Na semi, duas gerações se chocavam para definir quem iria para a final. De um lado, a promissora geração brasileira e do outro a melhor geração argentina dos últimos tempos. Esperava-se um duelo equilibrado, mas o que se viu foi um massacre argentino, com um sonoro 3x0, com show de Messi, Riquelme, Aguero, Dí Maria e outros. 

Na disputa do terceiro lugar, o Brasil goleou a Bélgica e garantiu a medalha de bronze.

- 2012



No futebol feminino, todos esperavam que ouro viria sem falta, mas sem o mesmo poderio físico das outras seleções, as meninas tiveram dificuldades. Mesmo com a goleada, na estreia, sobre Camarões por 5x0, o Brasil não encantou. Uma vitória por 1x0, no apagar das luzes, contra a Nova Zelândia e uma derrota por 1x0 para a Grã-Bretanha encerraram a primeira fase.

Nas quartas de final, um confronto duro diante das japoneses.
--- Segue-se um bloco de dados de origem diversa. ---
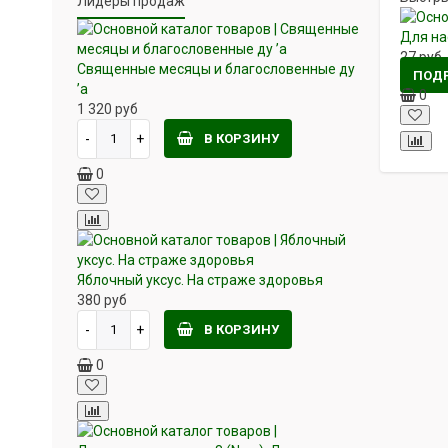
Лидеры продаж
Для на
27
руб
Священные месяцы и благословенные ду
ПОД
’а
0
1 320
руб
В КОРЗИНУ
0
Яблочный уксус. На страже здоровья
380
руб
В КОРЗИНУ
0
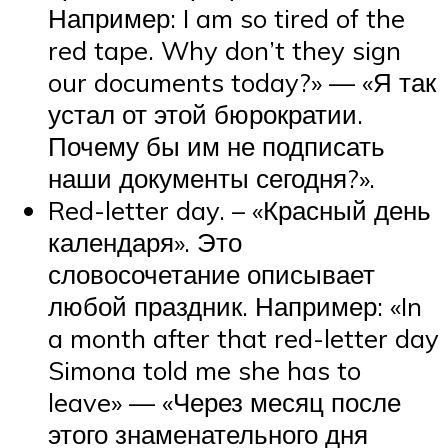
Например: I am so tired of the
red tape. Why don’t they sign
our documents today?» — «Я так
устал от этой бюрократии.
Почему бы им не подписать
наши документы сегодня?».
Red-letter day. – «Красный день
календаря». Это
словосочетание описывает
любой праздник. Например: «In
a month after that red-letter day
Simona told me she has to
leave» — «Через месяц после
этого знаменательного дня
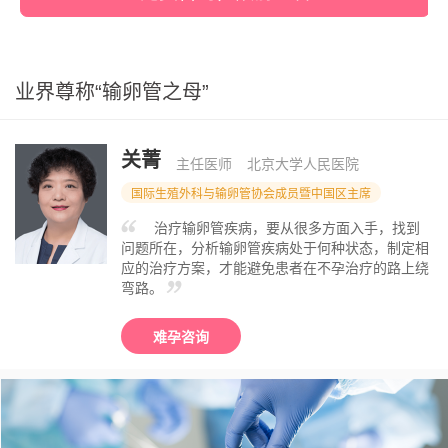
业界尊称“输卵管之母”
关菁
主任医师
北京大学人民医院
国际生殖外科与输卵管协会成员暨中国区主席
治疗输卵管疾病，要从很多方面入手，找到
问题所在，分析输卵管疾病处于何种状态，制定相
应的治疗方案，才能避免患者在不孕治疗的路上绕
弯路。
难孕咨询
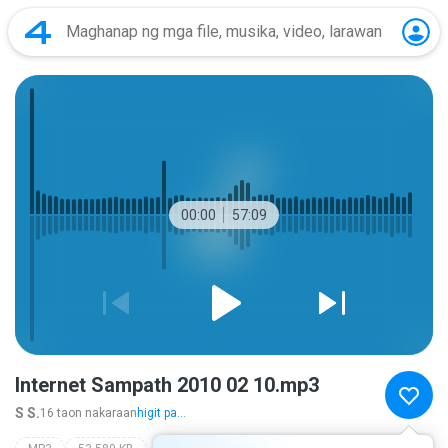
00:00
57:09
Internet Sampath 2010 02 10.mp3
S S.
16 taon nakaraan
higit pa...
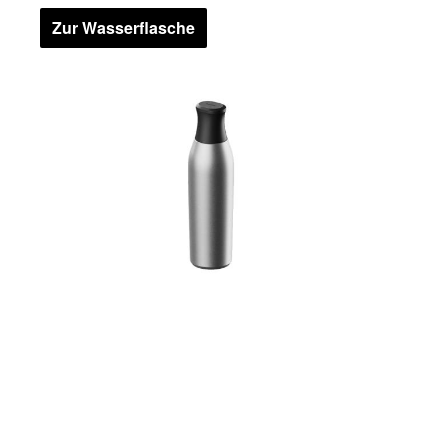
Zur Wasserflasche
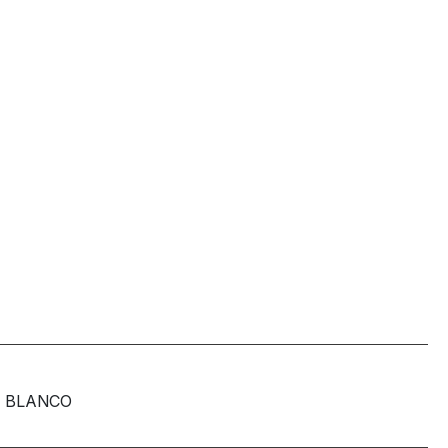
BLANCO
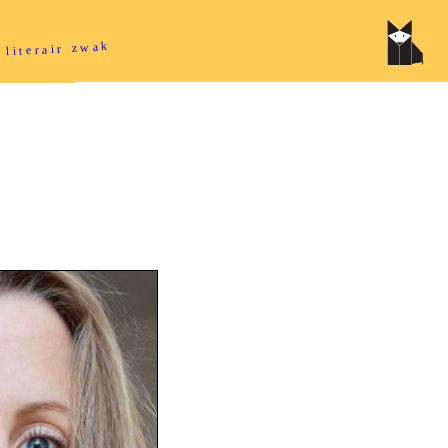
 literair zwak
A velocidade do time asiático impressionava, assim a seleção feminina não conseguiu fazer frente e foi derrotada por 2x0, dando adeus a competição de forma precoce. 



Sem nenhuma pedreira pela frente, a Seleção Brasileira, enfim, parecia que não teria dificuldades para conquistar o ouro.

Na primeira fase, apesar do susto na estreia, vencer Egito, Bielorússia e Nova Zelândia sem muitas dificuldades.

Nas quartas de final, com muita dificuldade, bateu Honduras por 3x2 e garantiu vaga na semi-final.

Na semi, o melhor jogo dos comandados de Mano na competição. Uma vitória por 3x0 dava um amplo favoritismo para a final diante do México.

Na final, muitos erros e nervosismo marcaram a Seleção. Com muitas falhas individuais, o Brasil perdeu por 2x1 para o México e ficou com a prata.